**PASSAGE TO READ**
Frederick Marrable

Frederick Marrable (January 1819 22 June 1872) was a British architect who was notable as the first Chief Architect for the Metropolitan Board of Works, responsible for designing its headquarters.

Early career

Marrable was the son of Sir Thomas Smith Marrable, who was Secretary of the Board of Green Cloth (responsible for organising Royal visits) for King George IV and King William IV. He began his architectural career articled to Edward Blore in 1835, and subsequently studied abroad, which influenced his architectural style. He started his own company when he returned to Britain. In this period he designed St Mary Magdalene's Church in St Leonards-on-Sea (1852).[1]

Metropolitan Board

Offices for the Metropolitan Board of Works, 1860 by Frederick Marrable. A line drawing from the Illustrated London News, demonstrating the interest in the new building

He was selected without any great controversy as the first Chief Architect of the Metropolitan Board of Works on 1 February 1856. Marrable was not a particularly well-regarded architect but no greater figure applied for the job, partially because the salary being offered was relatively low, but also because the architect would largely be responsible for building roads and not distinctive buildings. Marrable approached this task with a methodical eye, but often ended up being perceived as boring, as The Elector for 27 June 1857 said that he was "squeezing every word to death almost in a half-closed mouth, so that nobody scarcely knows what he says".

Under his supervision, Garrick Street and Southwark Street were designed. When the Metropolitan Board obtained a site at Spring Gardens to build its headquarters, Marrable was naturally engaged to design it. He produced a three-storey building in the Italianate style, which (after subsequent enlargements) was impressive for Nikolaus Pevsner to regard as the chief interest in the street.

**DATA EXTRACT**
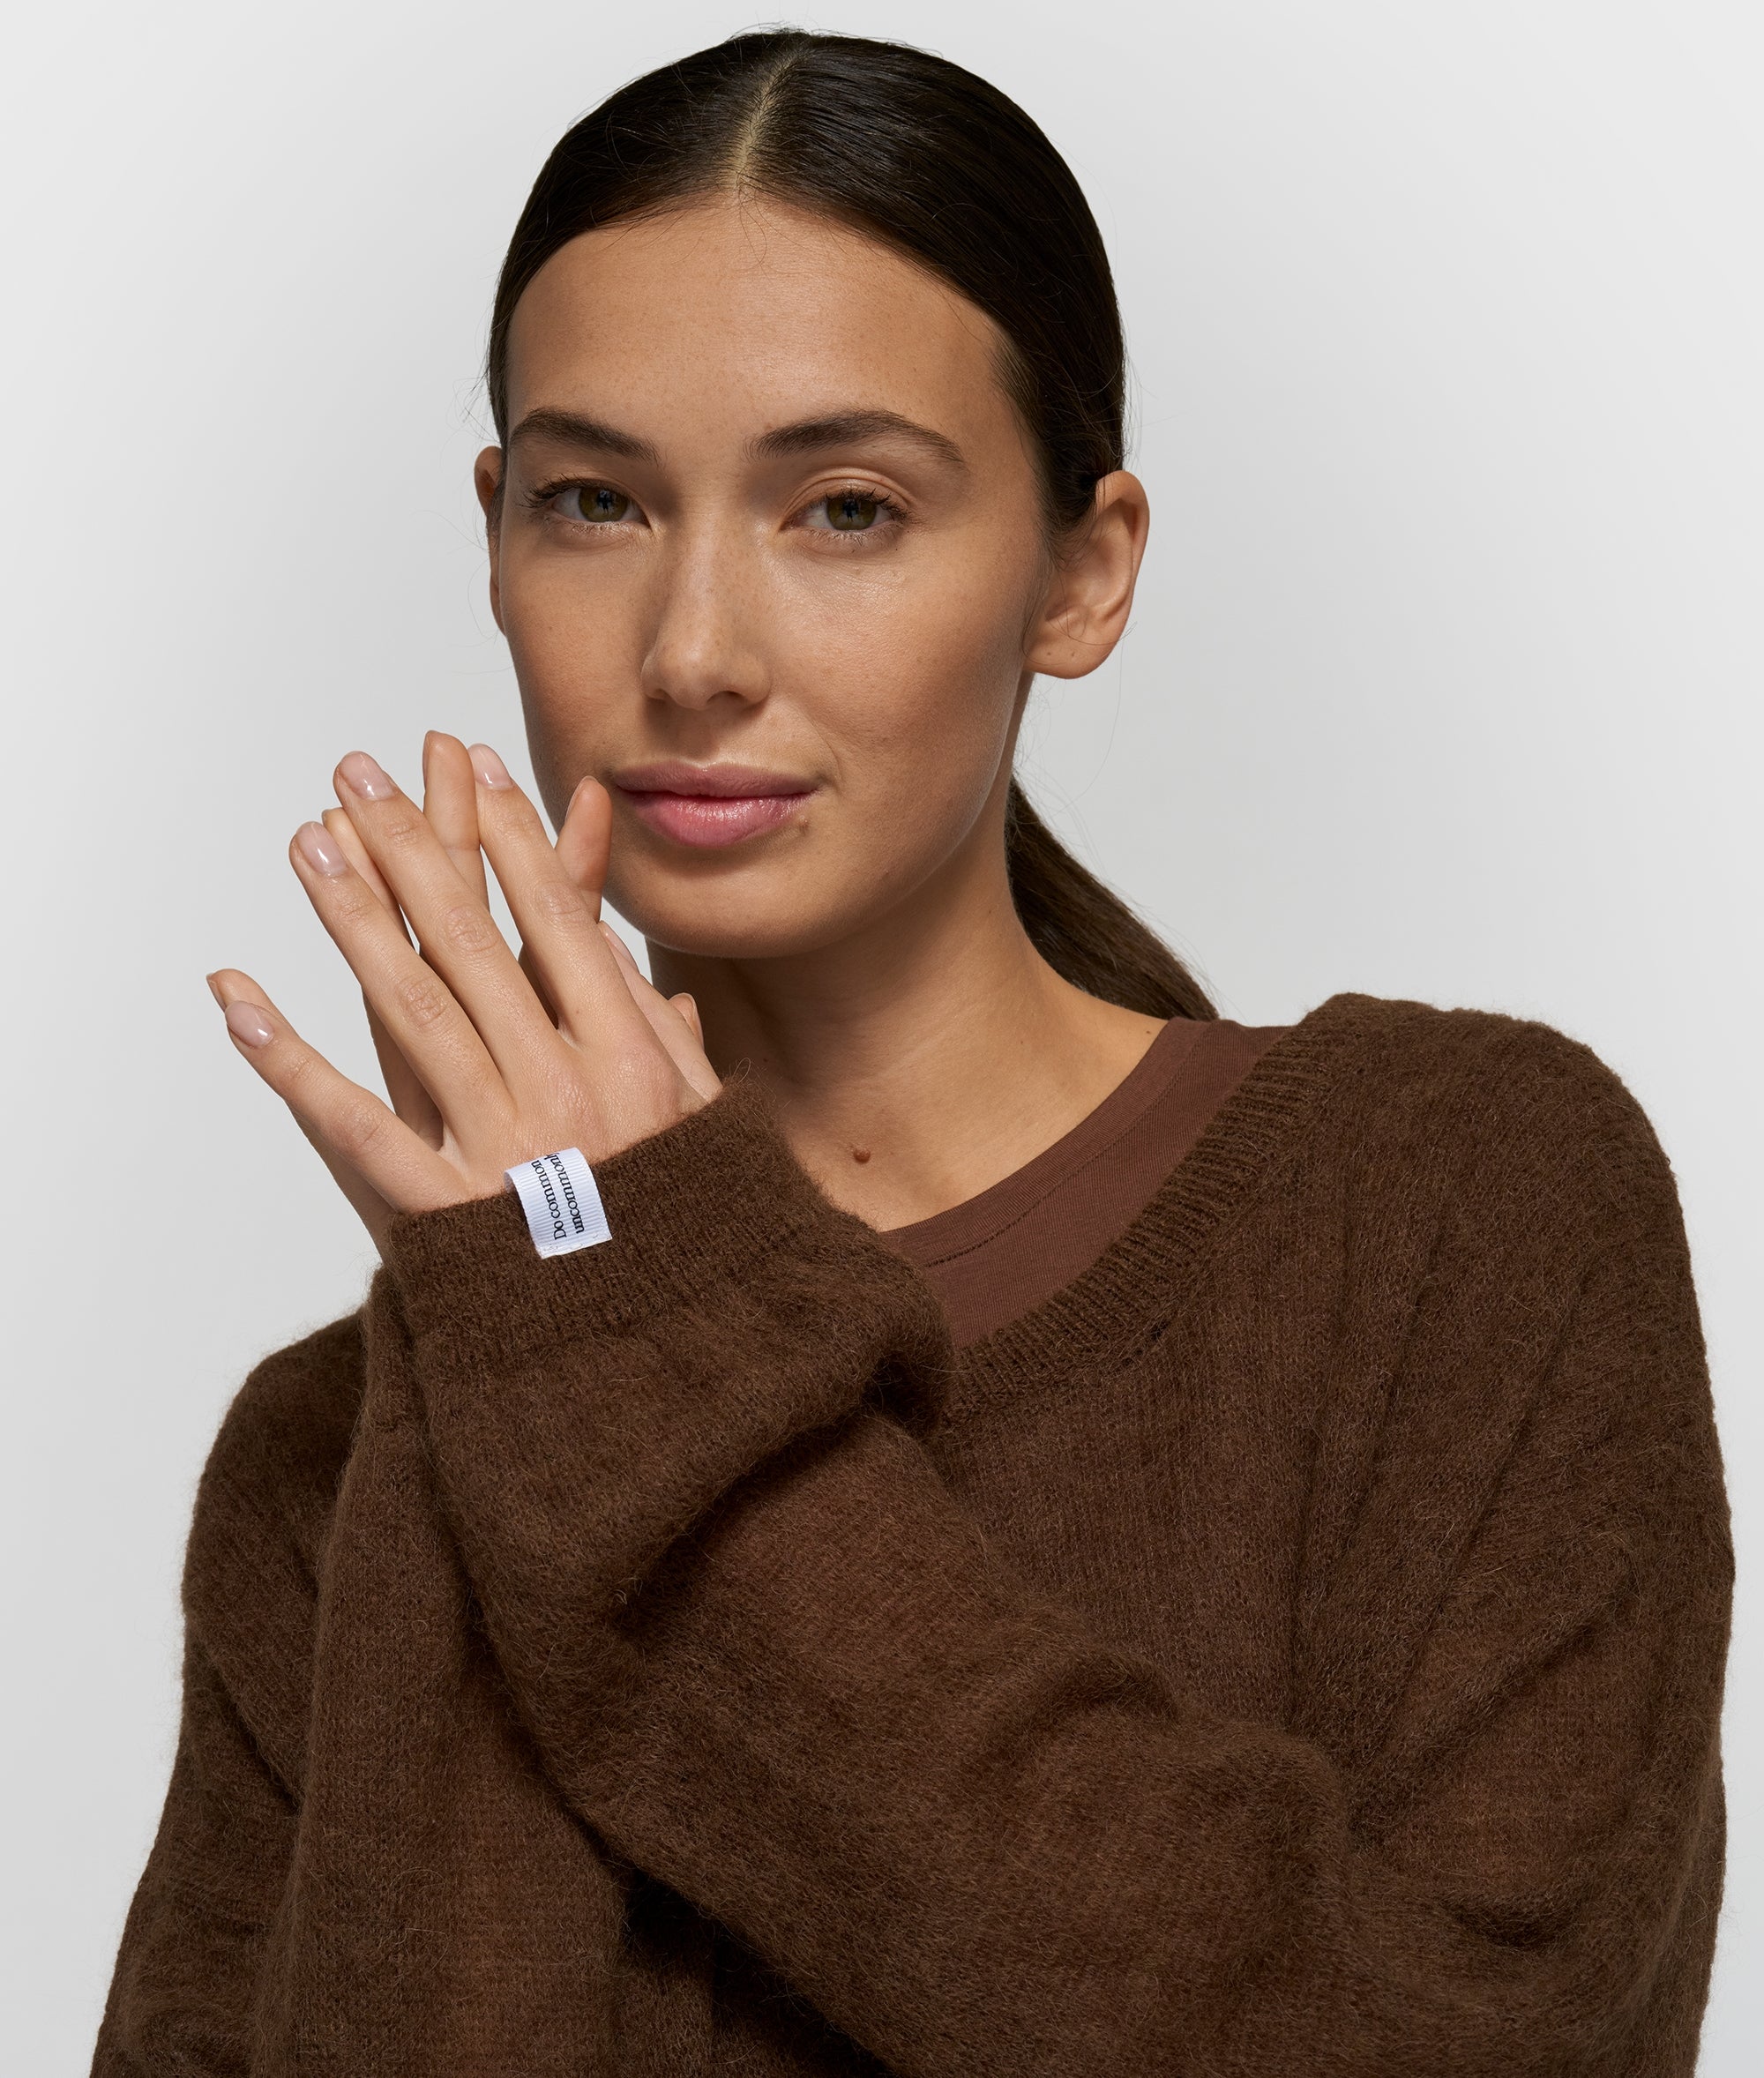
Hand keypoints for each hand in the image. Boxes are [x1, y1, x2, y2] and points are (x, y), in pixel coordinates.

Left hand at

**APPLY WHAT YOU READ**
1) Answer these from the Marrable biography:
(a) To whom was Marrable articled when he began his architectural career in 1835?
(b) On what date was he selected as the first Chief Architect of the Metropolitan Board of Works?
(c) In what style did he design the Board's headquarters at Spring Gardens?
2) Transcribe the portion of the Marrable biography between "Under his supervision, Garrick" and "in the street.", inclusive.

**SOLUTIONS PER TASK**
1)
(a) Edward Blore.
(b) 1 February 1856.
(c) The Italianate style.

2)
Under his supervision, Garrick Street and Southwark Street were designed. When the Metropolitan Board obtained a site at Spring Gardens to build its headquarters, Marrable was naturally engaged to design it. He produced a three-storey building in the Italianate style, which (after subsequent enlargements) was impressive for Nikolaus Pevsner to regard as the chief interest in the street.